L’est de l’Indonésie touché par un puissant séisme, au moins trois morts et des dizaines de blessés

L’Indonésie, un vaste archipel de plus de 270 millions d’habitants, est fréquemment frappée par des tremblements de terre, des éruptions volcaniques et des tsunamis en raison de sa situation sur ce qu’on appelle la « Ceinture de feu », un arc de failles sismiques autour du bassin du Pacifique.

Le mercredi 22 novembre, une série de tremblements de terre puissants et peu profonds ont secoué la partie orientale de l’Indonésie, sans que des dégâts ni des victimes ne soient signalés dans l’immédiat.

Les derniers tremblements de terre dans la mer de Banda

L’US Geological Survey (USGS) a indiqué qu’un séisme de magnitude 6,9 ​​a frappé une zone située à 341 kilomètres (211 milles) au sud-ouest de Tual, une ville côtière de la province des Moluques, à une profondeur de 10 kilomètres (6,2 milles).

Il a été suivi d’un autre séisme de magnitude 7,0 dans la même zone et de deux répliques de magnitude 5,1.

L’Agence indonésienne de météorologie, de climatologie et de géophysique (BMKG) a déclaré qu’il n’y avait aucun danger potentiel de tsunami, mais a mis en garde contre d’éventuelles répliques.

Les villageois des îles Tanimbar, un archipel peu peuplé de la mer de Banda, ont signalé de fortes secousses pendant quelques minutes, mais il n’y a pas eu de panique, a déclaré le porte-parole de l’Agence nationale d’atténuation des catastrophes (BNPB), Abul Muhari, dans un communiqué.

Il a indiqué que l’épicentre des séismes se trouvait près des îles Tanimbar, avec une population d’environ 127 000 habitants.

La mer de Banda fait partie de l’océan Pacifique située entre les îles de Sulawesi, Timor, Maluku et Papouasie. C’est l’une des mers les plus profondes du monde, avec une profondeur moyenne d’environ 7 000 mètres (23 000 pieds).

Le fond marin est parsemé de volcans actifs et de montagnes sous-marines qui font partie de la « Ceinture de Feu ».

Les défis de la gestion des catastrophes en Indonésie

L’Indonésie a une longue histoire de catastrophes naturelles dévastatrices, notamment de tremblements de terre et de tsunamis.

En 2004, un séisme de magnitude 9,1 dans l’océan Indien a déclenché un tsunami qui a tué plus de 230 000 personnes dans une douzaine de pays, la plupart dans la province indonésienne d’Aceh.

En 2018, un séisme de magnitude 7,5 et un tsunami qui a suivi à Sulawesi ont tué environ 4 340 personnes et déplacé plus de 170 000 personnes.
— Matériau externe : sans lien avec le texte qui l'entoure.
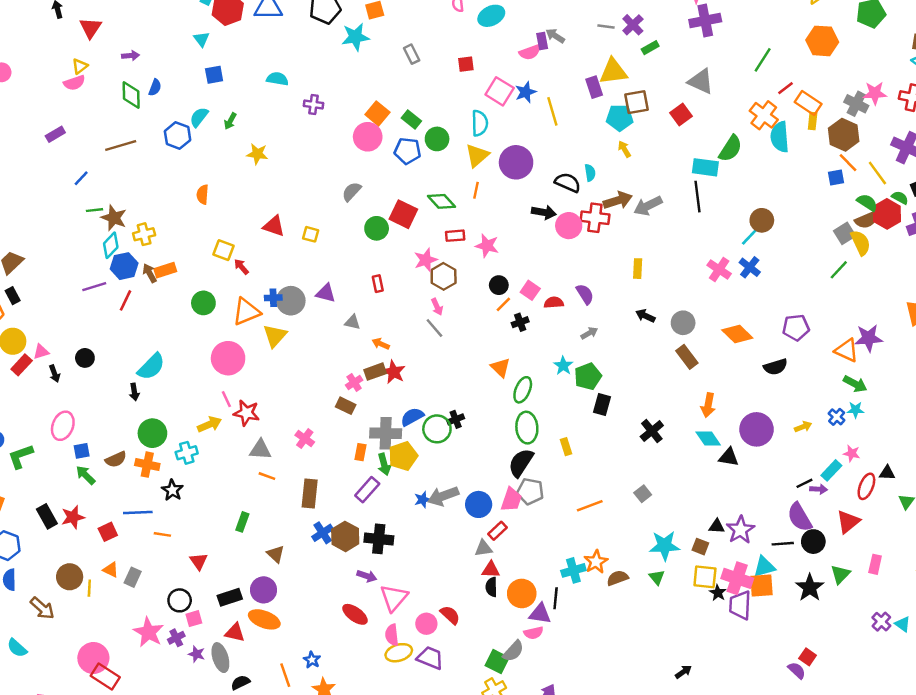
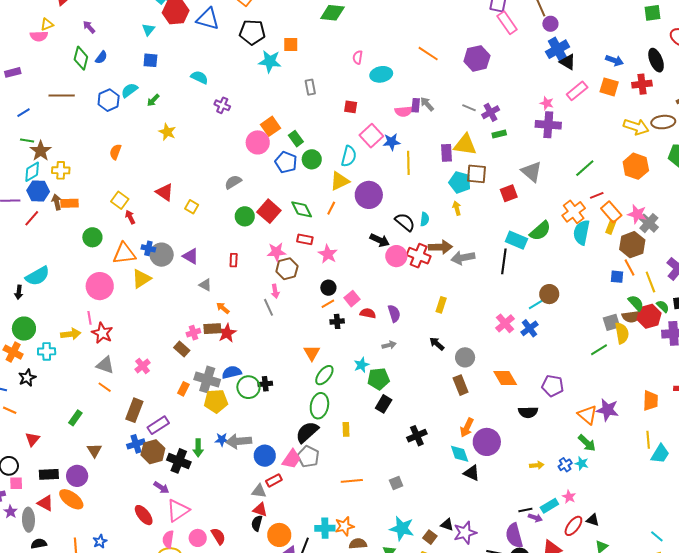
purple arrow: (131, 56) -> (89, 27), turned -144
pink star: (875, 93) -> (637, 214), moved
purple circle: (757, 429) -> (487, 442), moved
green arrow: (384, 464) -> (198, 448), moved
purple rectangle: (367, 490) -> (158, 425), moved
Et en 2019, un séisme de magnitude 6,9 ​​à Java a tué au moins 331 personnes et en a blessé près de 600.

Le pays s’efforce d’améliorer son système de gestion des catastrophes, avec la création du BNPB en 2008 et l’adoption d’un plan national de gestion des catastrophes en 2010.

Le plan vise à réduire les risques de catastrophe, à améliorer les capacités de préparation et de réponse, et à promouvoir le relèvement et la réhabilitation.
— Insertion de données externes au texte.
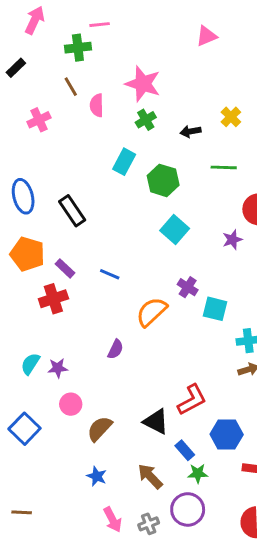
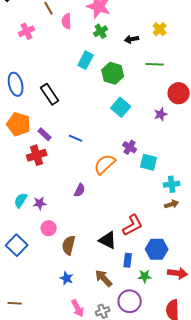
brown semicircle: (100, 429) -> (69, 245), turned -30
blue rectangle: (185, 450) -> (128, 260), turned 48
green star: (198, 473) -> (145, 276), moved

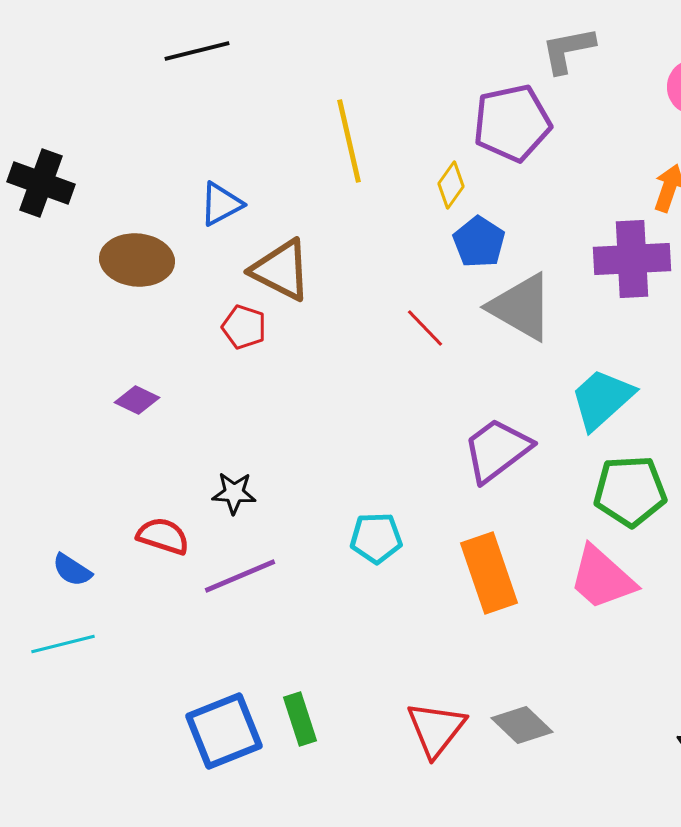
Le BNPB se coordonne également avec les gouvernements locaux, les organisations de la société civile et les partenaires internationaux pour fournir une aide humanitaire et un soutien aux communautés touchées.
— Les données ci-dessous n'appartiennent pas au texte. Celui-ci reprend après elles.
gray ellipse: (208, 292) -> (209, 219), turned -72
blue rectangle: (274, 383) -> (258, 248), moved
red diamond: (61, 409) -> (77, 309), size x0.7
Cependant, de nombreux défis et lacunes subsistent dans la mise en œuvre du plan, tels que le manque de ressources, d’infrastructures et de personnel, la répartition inégale des informations sur les risques de catastrophe et des systèmes d’alerte précoce, le faible niveau de sensibilisation et de participation du public, et les mécanismes complexes de coordination et de communication entre les différentes parties prenantes.

De plus, la pandémie de COVID-19 a ajouté un autre niveau de difficulté et de complexité aux efforts de gestion des catastrophes, car les protocoles de santé et de sécurité doivent être suivis lors de la fourniture de services de secours et de rétablissement.

La « ceinture de feu » indonésienne est une source à la fois de beauté et de danger, car elle crée des paysages époustouflants et une riche biodiversité, mais elle pose également des menaces constantes de catastrophes naturelles.

Le pays doit continuer à renforcer sa résilience et sa capacité d’adaptation pour faire face aux fréquents tremblements de terre et autres aléas, tout en garantissant le bien-être et la dignité de sa population.